# Python Perfomance Options#

Python is a programming language that is chosen often for the easy and forgiving syntax. Unfortunately, as we will see, the same features that make Python this easy are also the features that make it very slow compared to many other languages.

We will discuss a few options on how to speed up calculations.

Before we begin, I want to point out what we will not be discussing here. We will not be discussing File I/O – i.e. how to make the program read or write data from/to disk faster. There are very few things you can do once the hardware is in place to speed up that process, and for the few cases where there might be a difference to be made, other tutorials will talk about that.

We will also not be discussing parallelisation and dask, which can be used to speed up the computation, but is discussed widely elsewhere. This post will be discussing on how to overcome the inherent performance issues with Python itself.

## Example Challenge: Interpolation#

To compare different methods, we will have different methods to perform the same task: A linear interpolation of a large array.

That is, we will have three arrays:

`X0`

- The x-components of the initial dataset`Y0`

- The corresponding y-component, so it must have the same length as`X0`

.`X1`

- The new x-components that we want to interpolate to.
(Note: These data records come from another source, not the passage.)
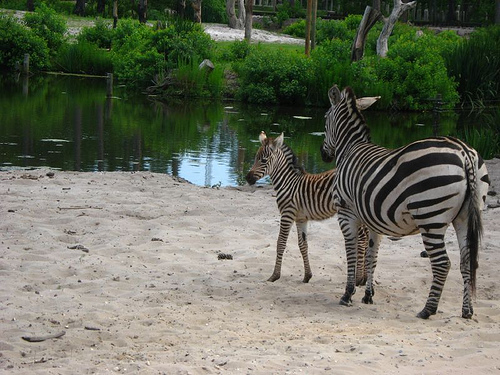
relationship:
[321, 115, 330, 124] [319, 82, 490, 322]
eye on zebra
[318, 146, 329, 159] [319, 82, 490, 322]
nose on zebra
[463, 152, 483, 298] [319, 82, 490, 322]
tail on zebra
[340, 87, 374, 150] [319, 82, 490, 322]
mane on zebra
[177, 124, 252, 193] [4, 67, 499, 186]
reflection on water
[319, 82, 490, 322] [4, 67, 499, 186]
zebra by water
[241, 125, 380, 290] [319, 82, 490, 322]
baby by zebra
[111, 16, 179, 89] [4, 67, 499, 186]
bush behind water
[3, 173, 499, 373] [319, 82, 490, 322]
ground under zebra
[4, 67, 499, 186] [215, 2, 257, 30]
water by tree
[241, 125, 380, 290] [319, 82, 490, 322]
baby with zebra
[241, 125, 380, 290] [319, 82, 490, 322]
baby standing by zebra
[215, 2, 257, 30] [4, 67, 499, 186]
tree reflecting in water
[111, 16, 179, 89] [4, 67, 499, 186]
bush by water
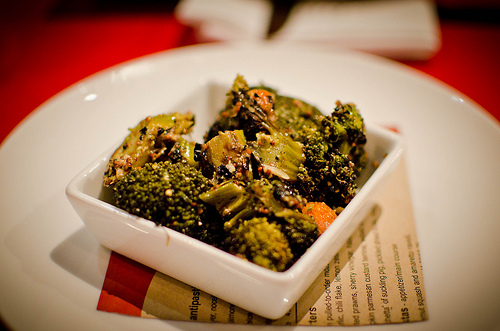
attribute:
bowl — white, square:
[57, 71, 412, 324]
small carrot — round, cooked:
[298, 200, 336, 225]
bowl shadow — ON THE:
[52, 204, 388, 327]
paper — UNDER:
[90, 113, 429, 324]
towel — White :
[172, 1, 438, 61]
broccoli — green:
[106, 76, 365, 269]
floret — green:
[109, 159, 216, 234]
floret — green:
[301, 100, 368, 199]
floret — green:
[221, 218, 296, 269]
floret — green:
[269, 209, 317, 247]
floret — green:
[229, 87, 274, 136]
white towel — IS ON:
[144, 4, 458, 74]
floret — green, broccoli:
[168, 111, 395, 202]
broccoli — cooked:
[177, 106, 334, 228]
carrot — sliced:
[300, 197, 337, 234]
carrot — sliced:
[224, 86, 276, 116]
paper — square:
[96, 125, 436, 329]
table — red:
[1, 14, 498, 144]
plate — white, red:
[37, 81, 476, 328]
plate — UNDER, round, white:
[0, 45, 485, 328]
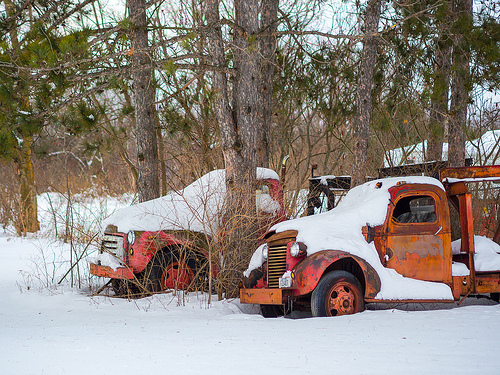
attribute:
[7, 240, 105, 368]
snow — thick, white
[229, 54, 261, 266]
tree bark — gray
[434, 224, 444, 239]
handle — silver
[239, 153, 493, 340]
truck — old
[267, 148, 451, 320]
old truck — very rusted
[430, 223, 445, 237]
handle — metal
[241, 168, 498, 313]
truck — orange, red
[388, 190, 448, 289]
door — red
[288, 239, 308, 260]
light — white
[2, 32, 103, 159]
tree needles — green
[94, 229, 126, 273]
grill — silver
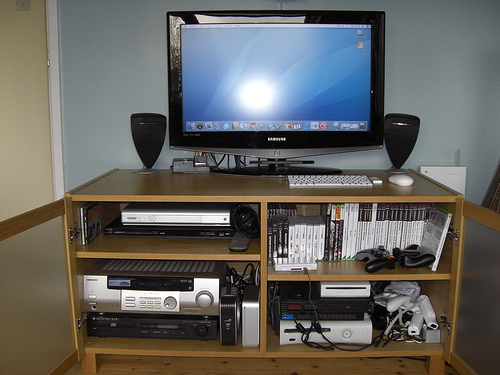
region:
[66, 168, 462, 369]
wooden entertainment center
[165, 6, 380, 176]
large flatscreen tv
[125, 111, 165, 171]
black speaker next to tv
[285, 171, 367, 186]
white keyboard in front of tv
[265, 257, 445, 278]
wooden shelf with video games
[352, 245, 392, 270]
black controller on shelf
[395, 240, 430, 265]
black controller on shelf next to controller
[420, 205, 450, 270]
white video game next to black controller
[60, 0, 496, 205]
blue painted wall behind entertainment center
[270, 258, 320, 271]
white wii controller on shelf across from black controller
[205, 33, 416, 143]
screen is on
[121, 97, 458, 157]
two speakers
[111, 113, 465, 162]
speakers on each side of screen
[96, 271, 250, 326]
stereo on the shelf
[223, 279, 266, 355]
router on the shelf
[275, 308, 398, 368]
game console on the shelf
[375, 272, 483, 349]
remote controls on the shelf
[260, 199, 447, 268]
games for game console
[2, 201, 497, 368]
stereo stand doors are open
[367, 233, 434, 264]
two black game controllers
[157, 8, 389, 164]
a black flat screen TV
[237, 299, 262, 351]
an Apple Mac Mini computer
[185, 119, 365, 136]
Mac OS X dock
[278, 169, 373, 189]
Apple wireless computer keyboard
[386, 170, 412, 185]
white Apple Magic Mouse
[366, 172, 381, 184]
white Apple remote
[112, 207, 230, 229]
a silver DVD player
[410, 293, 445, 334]
a Wii game controller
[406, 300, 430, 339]
a Wii game controller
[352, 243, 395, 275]
an Xbox game controller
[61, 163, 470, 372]
A TV stand.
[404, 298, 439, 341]
Two Wii controllers.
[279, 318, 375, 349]
A white XBOX 360.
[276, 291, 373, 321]
A black Playstation.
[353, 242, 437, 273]
Two black XBOX controllers.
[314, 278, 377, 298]
A white Wii game system.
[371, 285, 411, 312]
A white xbox controller.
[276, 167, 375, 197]
A small computer keyboard.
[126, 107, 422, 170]
Two black speakers.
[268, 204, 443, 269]
A row of video games.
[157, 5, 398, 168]
tv on top of entertainment system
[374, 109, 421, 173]
speaker on side of tv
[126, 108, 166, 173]
speaker on side of tv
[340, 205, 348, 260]
dvd on top shelf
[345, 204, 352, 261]
dvd on top shelf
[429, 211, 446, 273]
dvd on top shelf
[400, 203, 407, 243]
dvd on top shelf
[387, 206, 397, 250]
dvd on top shelf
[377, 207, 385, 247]
dvd on top shelf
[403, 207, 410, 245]
dvd on top shelf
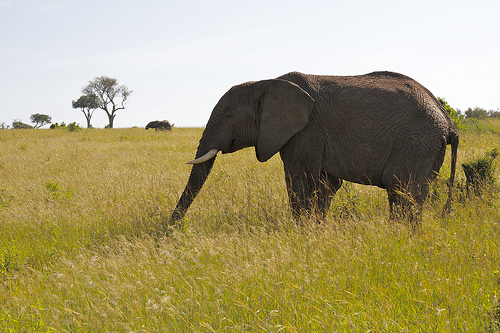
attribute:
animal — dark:
[136, 100, 178, 130]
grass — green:
[23, 203, 447, 330]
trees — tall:
[58, 77, 144, 134]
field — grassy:
[63, 121, 158, 285]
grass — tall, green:
[2, 121, 497, 328]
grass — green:
[134, 206, 494, 302]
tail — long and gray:
[445, 133, 460, 219]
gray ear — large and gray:
[242, 76, 319, 166]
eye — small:
[223, 110, 231, 120]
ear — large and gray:
[256, 80, 313, 164]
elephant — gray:
[160, 67, 467, 243]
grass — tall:
[345, 185, 477, 290]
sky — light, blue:
[3, 53, 498, 133]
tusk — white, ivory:
[185, 144, 226, 182]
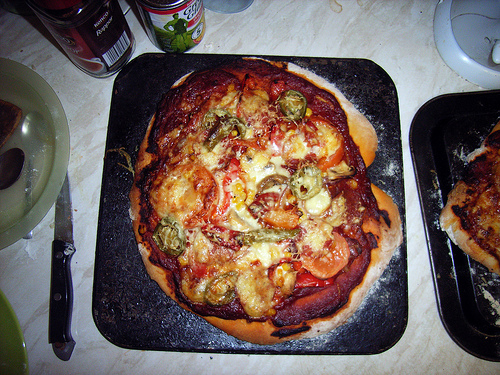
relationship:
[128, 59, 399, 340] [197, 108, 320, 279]
pizza has middle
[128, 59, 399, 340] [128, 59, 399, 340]
pizza has pizza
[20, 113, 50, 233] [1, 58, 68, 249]
spoon underneath plate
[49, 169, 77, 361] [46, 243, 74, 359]
knife has handle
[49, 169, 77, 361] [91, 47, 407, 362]
knife beside pan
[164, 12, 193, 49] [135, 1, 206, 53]
giant on can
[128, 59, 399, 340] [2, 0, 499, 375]
pizza on table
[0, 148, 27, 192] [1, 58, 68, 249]
spoon on plate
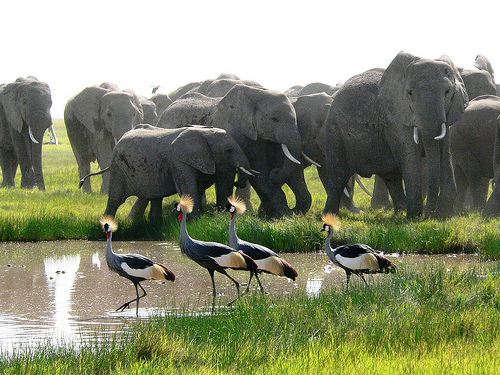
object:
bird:
[222, 195, 298, 308]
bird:
[318, 210, 397, 295]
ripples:
[1, 313, 135, 349]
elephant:
[271, 91, 337, 218]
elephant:
[1, 75, 60, 191]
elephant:
[63, 82, 157, 194]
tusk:
[280, 142, 301, 165]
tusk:
[301, 150, 321, 167]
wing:
[197, 242, 248, 268]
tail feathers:
[374, 256, 400, 275]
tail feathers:
[280, 264, 299, 281]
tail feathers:
[237, 252, 258, 273]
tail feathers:
[163, 269, 176, 282]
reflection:
[303, 273, 328, 298]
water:
[0, 237, 497, 363]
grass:
[319, 294, 447, 365]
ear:
[169, 127, 216, 175]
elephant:
[447, 91, 498, 221]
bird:
[99, 215, 177, 318]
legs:
[220, 270, 241, 305]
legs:
[210, 272, 216, 315]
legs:
[226, 272, 254, 307]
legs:
[345, 272, 352, 292]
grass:
[5, 339, 184, 370]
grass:
[158, 323, 248, 373]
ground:
[0, 264, 499, 370]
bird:
[170, 194, 260, 316]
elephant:
[79, 122, 261, 225]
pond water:
[4, 247, 104, 345]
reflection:
[38, 249, 85, 348]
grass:
[49, 205, 474, 248]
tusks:
[343, 187, 349, 198]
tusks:
[352, 173, 373, 197]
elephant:
[157, 84, 324, 222]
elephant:
[322, 50, 469, 219]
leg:
[133, 284, 138, 318]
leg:
[114, 281, 148, 312]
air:
[12, 10, 62, 64]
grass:
[286, 267, 500, 326]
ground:
[0, 118, 499, 254]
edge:
[207, 250, 232, 258]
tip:
[293, 160, 301, 165]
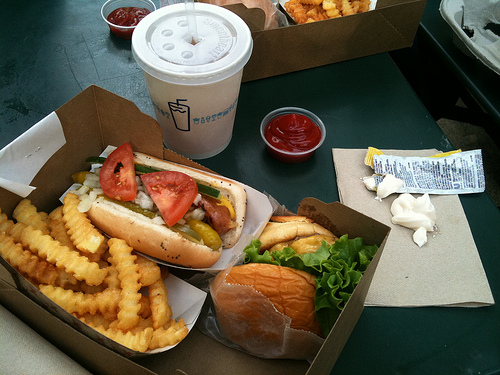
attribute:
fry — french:
[107, 236, 142, 329]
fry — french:
[68, 315, 151, 353]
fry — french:
[61, 193, 104, 255]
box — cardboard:
[241, 1, 424, 82]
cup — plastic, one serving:
[259, 107, 326, 162]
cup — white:
[146, 67, 246, 160]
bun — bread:
[212, 263, 321, 347]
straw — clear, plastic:
[184, 0, 197, 44]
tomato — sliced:
[98, 142, 139, 204]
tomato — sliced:
[139, 171, 197, 226]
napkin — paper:
[332, 147, 495, 308]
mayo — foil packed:
[390, 191, 435, 248]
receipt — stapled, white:
[0, 110, 68, 198]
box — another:
[0, 84, 392, 375]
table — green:
[194, 52, 447, 215]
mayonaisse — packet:
[365, 146, 487, 194]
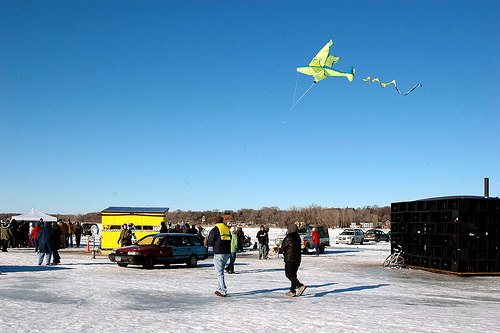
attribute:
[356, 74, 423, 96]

And we want to get the y-components `Y1`

, that correspond to the values of `X1`

and follow the same procedure.

For ease of use, we will look at a sine wave, interpolated to a smaller and shifted grid.

### Verification#

We will verify that we get the same values by calling the numpy function `allclose()`

on the arrays to check whether they’re all the same.
Note that it’s usually not a good idea to compare floating point variables for absolute identity, as changing the order of operations might cause different rounding errors that lead to every so small differences in the actual values.

We will use the `assert`

keyword, which does nothing at all if the allclose returns `True`

, but will leave a big `AssertionError`

if allclose returns `False`

.

### Timing#

We will be using the Python `timeit`

package to evaluate how quickly the computation runs.
This method runs the code several times, and averages the results.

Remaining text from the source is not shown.